##### Listed records

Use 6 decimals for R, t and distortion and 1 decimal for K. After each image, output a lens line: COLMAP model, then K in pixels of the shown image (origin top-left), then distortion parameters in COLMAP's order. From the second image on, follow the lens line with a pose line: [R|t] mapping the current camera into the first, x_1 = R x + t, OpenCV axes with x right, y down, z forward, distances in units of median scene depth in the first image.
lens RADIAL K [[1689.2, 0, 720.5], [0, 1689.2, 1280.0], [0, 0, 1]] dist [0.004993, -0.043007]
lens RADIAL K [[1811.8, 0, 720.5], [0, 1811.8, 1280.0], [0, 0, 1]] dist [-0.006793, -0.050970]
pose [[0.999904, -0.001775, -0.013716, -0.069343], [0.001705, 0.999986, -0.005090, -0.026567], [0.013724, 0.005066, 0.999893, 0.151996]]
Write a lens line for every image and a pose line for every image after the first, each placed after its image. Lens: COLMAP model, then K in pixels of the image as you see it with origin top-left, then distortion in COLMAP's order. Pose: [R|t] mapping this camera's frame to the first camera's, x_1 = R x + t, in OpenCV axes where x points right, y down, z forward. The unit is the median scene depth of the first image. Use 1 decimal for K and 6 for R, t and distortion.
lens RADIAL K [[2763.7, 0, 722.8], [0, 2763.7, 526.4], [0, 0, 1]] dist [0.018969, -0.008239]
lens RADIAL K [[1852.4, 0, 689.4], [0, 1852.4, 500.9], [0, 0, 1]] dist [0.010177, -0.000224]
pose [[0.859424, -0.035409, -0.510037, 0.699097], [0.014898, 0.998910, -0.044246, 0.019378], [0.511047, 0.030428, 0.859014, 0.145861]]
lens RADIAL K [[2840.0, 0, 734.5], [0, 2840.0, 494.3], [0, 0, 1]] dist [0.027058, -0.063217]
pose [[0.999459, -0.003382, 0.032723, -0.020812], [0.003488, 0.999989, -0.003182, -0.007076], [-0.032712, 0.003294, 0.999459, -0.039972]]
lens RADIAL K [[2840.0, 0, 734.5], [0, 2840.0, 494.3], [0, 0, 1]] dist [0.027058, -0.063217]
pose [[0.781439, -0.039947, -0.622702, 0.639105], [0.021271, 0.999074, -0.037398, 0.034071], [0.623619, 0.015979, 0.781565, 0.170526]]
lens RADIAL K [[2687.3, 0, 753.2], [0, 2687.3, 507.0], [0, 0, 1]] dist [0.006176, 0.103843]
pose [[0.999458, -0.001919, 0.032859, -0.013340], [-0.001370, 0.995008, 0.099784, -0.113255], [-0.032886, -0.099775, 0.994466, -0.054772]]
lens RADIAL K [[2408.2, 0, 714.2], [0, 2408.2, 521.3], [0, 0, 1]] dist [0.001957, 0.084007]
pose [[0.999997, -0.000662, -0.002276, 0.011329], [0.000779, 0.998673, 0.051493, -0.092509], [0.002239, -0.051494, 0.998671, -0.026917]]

##########

> _What the task asks_
Each record must be repeated exactly as it is.

> _Solution to this task_
Use 6 decimals for R, t and distortion and 1 decimal for K. After each image, output a lens line: COLMAP model, then K in pixels of the shown image (origin top-left), then distortion parameters in COLMAP's order. From the second image on, follow the lens line with a pose line: [R|t] mapping the current camera into the first, x_1 = R x + t, OpenCV axes with x right, y down, z forward, distances in units of median scene depth in the first image.
lens RADIAL K [[1689.2, 0, 720.5], [0, 1689.2, 1280.0], [0, 0, 1]] dist [0.004993, -0.043007]
lens RADIAL K [[1811.8, 0, 720.5], [0, 1811.8, 1280.0], [0, 0, 1]] dist [-0.006793, -0.050970]
pose [[0.999904, -0.001775, -0.013716, -0.069343], [0.001705, 0.999986, -0.005090, -0.026567], [0.013724, 0.005066, 0.999893, 0.151996]]
Write a lens line for every image and a pose line for every image after the first, each placed after its image. Lens: COLMAP model, then K in pixels of the image as you see it with origin top-left, then distortion in COLMAP's order. Pose: [R|t] mapping this camera's frame to the first camera's, x_1 = R x + t, in OpenCV axes where x points right, y down, z forward. The unit is the median scene depth of the first image. Use 1 decimal for K and 6 for R, t and distortion.
lens RADIAL K [[2763.7, 0, 722.8], [0, 2763.7, 526.4], [0, 0, 1]] dist [0.018969, -0.008239]
lens RADIAL K [[1852.4, 0, 689.4], [0, 1852.4, 500.9], [0, 0, 1]] dist [0.010177, -0.000224]
pose [[0.859424, -0.035409, -0.510037, 0.699097], [0.014898, 0.998910, -0.044246, 0.019378], [0.511047, 0.030428, 0.859014, 0.145861]]
lens RADIAL K [[2840.0, 0, 734.5], [0, 2840.0, 494.3], [0, 0, 1]] dist [0.027058, -0.063217]
pose [[0.999459, -0.003382, 0.032723, -0.020812], [0.003488, 0.999989, -0.003182, -0.007076], [-0.032712, 0.003294, 0.999459, -0.039972]]
lens RADIAL K [[2840.0, 0, 734.5], [0, 2840.0, 494.3], [0, 0, 1]] dist [0.027058, -0.063217]
pose [[0.781439, -0.039947, -0.622702, 0.639105], [0.021271, 0.999074, -0.037398, 0.034071], [0.623619, 0.015979, 0.781565, 0.170526]]
lens RADIAL K [[2687.3, 0, 753.2], [0, 2687.3, 507.0], [0, 0, 1]] dist [0.006176, 0.103843]
pose [[0.999458, -0.001919, 0.032859, -0.013340], [-0.001370, 0.995008, 0.099784, -0.113255], [-0.032886, -0.099775, 0.994466, -0.054772]]
lens RADIAL K [[2408.2, 0, 714.2], [0, 2408.2, 521.3], [0, 0, 1]] dist [0.001957, 0.084007]
pose [[0.999997, -0.000662, -0.002276, 0.011329], [0.000779, 0.998673, 0.051493, -0.092509], [0.002239, -0.051494, 0.998671, -0.026917]]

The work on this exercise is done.